2 thoughts on “July 15, 1979: Summer of Summer”
July 1979: the first time I received a paycheck for working an airshift on the radio. I didn’t have to play a Donna Summer record, but I did play “2112: The Temples of Syrinx” by Rush out of the top of the hour ID at Midnight on a Friday night on WXXQ/Freeport, Illinois as my first song ever. Boy, was I nervous!
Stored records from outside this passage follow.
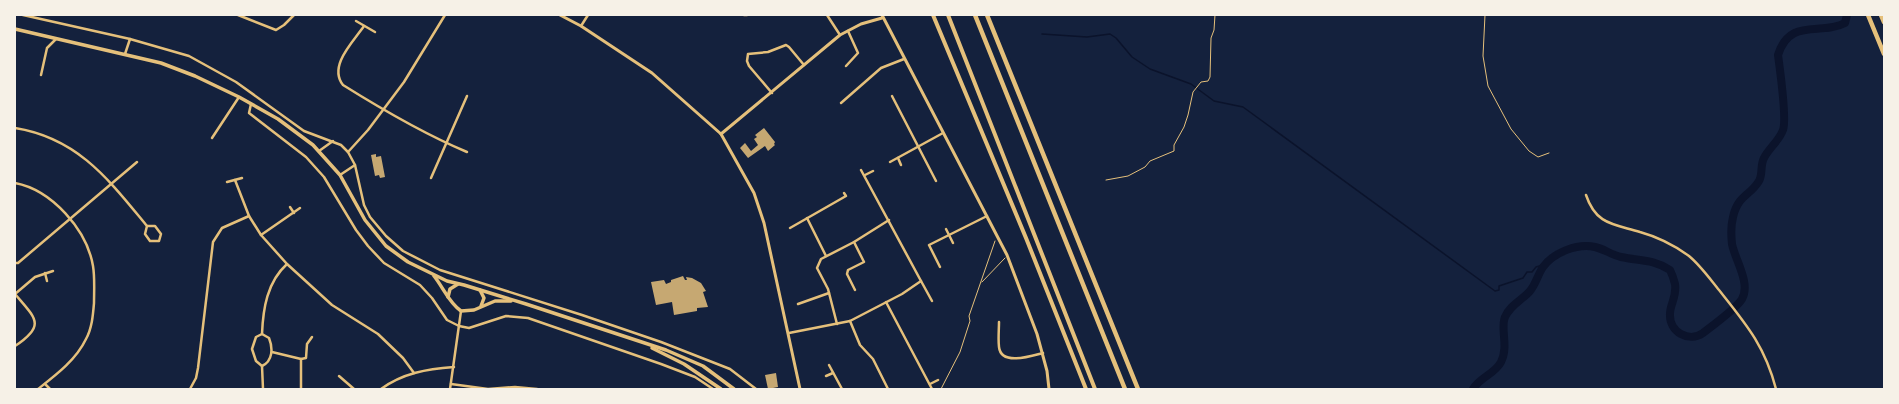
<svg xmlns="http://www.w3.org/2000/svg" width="1899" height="404" font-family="Ubuntu,sans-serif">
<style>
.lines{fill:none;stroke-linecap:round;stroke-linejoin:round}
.stream{stroke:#0b132b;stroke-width:1.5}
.river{stroke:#0b132b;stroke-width:8}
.building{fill:#c6a872}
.path{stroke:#e5c07b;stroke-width:1}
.service{stroke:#e5c07b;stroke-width:1}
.minor{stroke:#e5c07b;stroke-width:2.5}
.tertiary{stroke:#e5c07b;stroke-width:3}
.secondary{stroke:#e5c07b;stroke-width:3.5}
.trunk{stroke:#e5c07b;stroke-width:4}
.motorway{stroke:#e5c07b;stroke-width:4.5}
</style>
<rect width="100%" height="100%" fill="#14213d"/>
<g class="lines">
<path class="stream" d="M1042,34L1087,37L1110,34L1116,38L1132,57L1150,69L1191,84L1214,101L1243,107L1495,291L1499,290V286L1523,278L1527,272H1532L1536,267L1546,264"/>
<path class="river" d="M1473,389C1480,377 1495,374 1501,362C1509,346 1500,328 1505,317C1510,305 1522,300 1530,291C1536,284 1538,274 1543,267C1554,252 1578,243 1595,247C1604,249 1612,255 1621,257C1640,261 1653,259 1670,270C1672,274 1674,280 1675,284C1677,297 1670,304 1670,314C1669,332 1689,343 1703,333C1712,326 1737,308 1742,299C1751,283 1735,260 1732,244C1731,235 1731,225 1733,217C1738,195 1750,196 1759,181C1763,174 1760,165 1764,158C1769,148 1779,141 1783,130C1787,119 1780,70 1778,55C1790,17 1820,36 1845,23L1847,15"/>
</g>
<g class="building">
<path d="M764,128L775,142L774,144L775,145L768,151L765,146L748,158L740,148L745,143L751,151L758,145L754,139L757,137L755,135Z"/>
<path d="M376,154V157L381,156L385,177L380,178L379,175L375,176L371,155Z"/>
<path d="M683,276L685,280H687L686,277L692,278L701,283L706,291L703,292L708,307L697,308V311L674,315L672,302L656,305L651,282L664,280L666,284L671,282V280Z"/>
<path d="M776,373L778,387L768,389L765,375Z"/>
</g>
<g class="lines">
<g class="path">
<path d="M1106,180L1128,176L1145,167L1150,161L1174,151V145L1184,127L1188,115L1193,92L1201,82L1208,81L1210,77L1211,38L1214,30L1215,15"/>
<path d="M982,282L1005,258"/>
<path d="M941,389L960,352L970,321L969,316L995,241"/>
</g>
<path class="service" d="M1485,15L1483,56L1488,86L1511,129L1529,151L1538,157L1549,153"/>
<g class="minor">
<path d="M23,15L130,39L189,56L236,82L304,131L341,145L348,152L355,165L364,205L370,217L386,236L403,251L440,270L582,315L661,342L730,369L756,389"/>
<path d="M238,15L276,30L284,25L294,15"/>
<path d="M744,15H747"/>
<path d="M827,15L840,35"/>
<path d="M356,21L375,32"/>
<path d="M364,26C353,42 328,66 343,85C383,110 424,134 467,152"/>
<path d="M581,26L588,15"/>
<path d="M125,54L130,39"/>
<path d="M846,66L858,53L848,31"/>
<path d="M41,75L47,48L56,39"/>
<path d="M772,93L749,66L747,61L748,54L768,52L786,45L789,47L804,65"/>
<path d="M892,96L936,181"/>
<path d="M841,103L881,68L904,59"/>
<path d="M251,104L249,113L306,157L324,177L356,230L368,246L384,263L420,285L432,298L447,320L459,326L469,328L506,316L528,318L661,364L695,377L713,389"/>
<path d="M15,128C78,138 109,180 147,226"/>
<path d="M212,138L239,97"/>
<path d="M319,151L333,141"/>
<path d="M348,152L368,130L404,82L445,15"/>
<path d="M898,158L901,165"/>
<path d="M890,162L943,133"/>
<path d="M340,175L355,165"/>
<path d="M865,175L873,171"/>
<path d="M431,178L467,96"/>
<path d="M235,180L249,216L261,235L287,264L332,305L378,334L403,358L414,373"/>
<path d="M227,182L242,178"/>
<path d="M15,183C52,190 87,230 93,266C95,278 94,291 94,303C93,315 92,328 86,339C76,360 56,375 38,389"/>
<path d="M1586,195C1596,225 1614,224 1640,232C1658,237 1674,245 1689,256C1700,265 1710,279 1719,290C1746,324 1765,346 1776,389"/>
<path d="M290,207L294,213"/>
<path d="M807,218L826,256"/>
<path d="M147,226H155L161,234L159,241H150L145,234Z"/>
<path d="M790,228L846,196L844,193"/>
<path d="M946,229L953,243"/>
<path d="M261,235L300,208"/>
<path d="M854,242L864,262L848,270L847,274L855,290"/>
<path d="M15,263H18L137,162"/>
<path d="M940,267L929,245L987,216"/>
<path d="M45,273L47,281"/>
<path d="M921,281L932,301"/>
<path d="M15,294C35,318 47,325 15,346"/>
<path d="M15,294L35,277L53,271"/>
<path d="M886,302L932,389"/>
<path d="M798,304L829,293"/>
<path d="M850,321L860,345L873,359L888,389"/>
<path d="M999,322C999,330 998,339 999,347C1001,366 1031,356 1043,353"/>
<path d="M837,324L828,289L817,268L821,259L854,242L889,220"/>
<path d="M789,333L850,321L902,294L921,281L861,170"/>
<path d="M262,334L269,338C273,348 273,361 262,366L256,361L252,349L256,337Z"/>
<path d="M262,334C263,309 267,282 287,264"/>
<path d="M272,352L301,359L306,358L307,344L312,337"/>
<path d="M829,365L842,389"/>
<path d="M262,366L263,389"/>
<path d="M339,376L354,389"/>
<path d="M826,376L833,373"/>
<path d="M45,384L50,389"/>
<path d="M451,384L488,389L515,387L537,389"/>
<path d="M930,384L938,380"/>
<path d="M190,389L196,378L198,368L213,242L222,228L249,216"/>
<path d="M301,389V359"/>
<path d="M381,389C403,373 427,369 454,367"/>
<path d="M450,389L461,311"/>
</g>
<g class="tertiary">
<path d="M560,15L581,26L652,73L721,134L754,193L764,223L800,389"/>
<path d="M882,15L1007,255L1037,334L1047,371L1049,389"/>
<path d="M721,134L840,35L861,24L882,18"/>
</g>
<g class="secondary">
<path d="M15,29L161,63L195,76L239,97L278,119L313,145L340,175L365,220L386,246L408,262L447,281L464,285L526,304L666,350L703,366L734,389"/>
<path d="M434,276C443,287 449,303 461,311L474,310L495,301H511"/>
<path d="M480,290L484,298L481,306"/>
<path d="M448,297L450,289L458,284"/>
<path d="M652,348L684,364L721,389"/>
</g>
<g class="trunk">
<path d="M933,15L1026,238L1086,389"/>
<path d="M948,15L1095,389"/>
</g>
<g class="motorway">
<path d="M975,15L1125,389"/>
<path d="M987,15L1138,389"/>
<path d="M1868,15L1884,54"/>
<path d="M1881,15L1884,22"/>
</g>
</g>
<rect width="1899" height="404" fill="none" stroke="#f6f1e7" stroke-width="32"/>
</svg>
Ah yes, the summer of 1979, when female vocals ruled the top of the Hot 100 for twenty weeks from Amii Stewart’s Knock on Wood on April 21 through Chic’s Good Times on Aug. 18. (Note that I’m counting duets like Reunited by Peaches & Herb here and there was one exception, The Bee Gees’ Love You Inside Out on June 9, and with falsettos like that, most listeners probably considered them feminine vocals anyhow.) Then came the studly Knack with My Sharona on Aug. 25, and until Feb. 16, 1980 only one record with female vocals topped the pop chart afterward, No More Tears by Donna Summer and Barbra Streisand (note that it took two solo females for the first time ever) on Nov. 24 and Dec. 1, 1979. I don’t know the significance of this other to say it’s something that I could share on here for this entry, so there you go.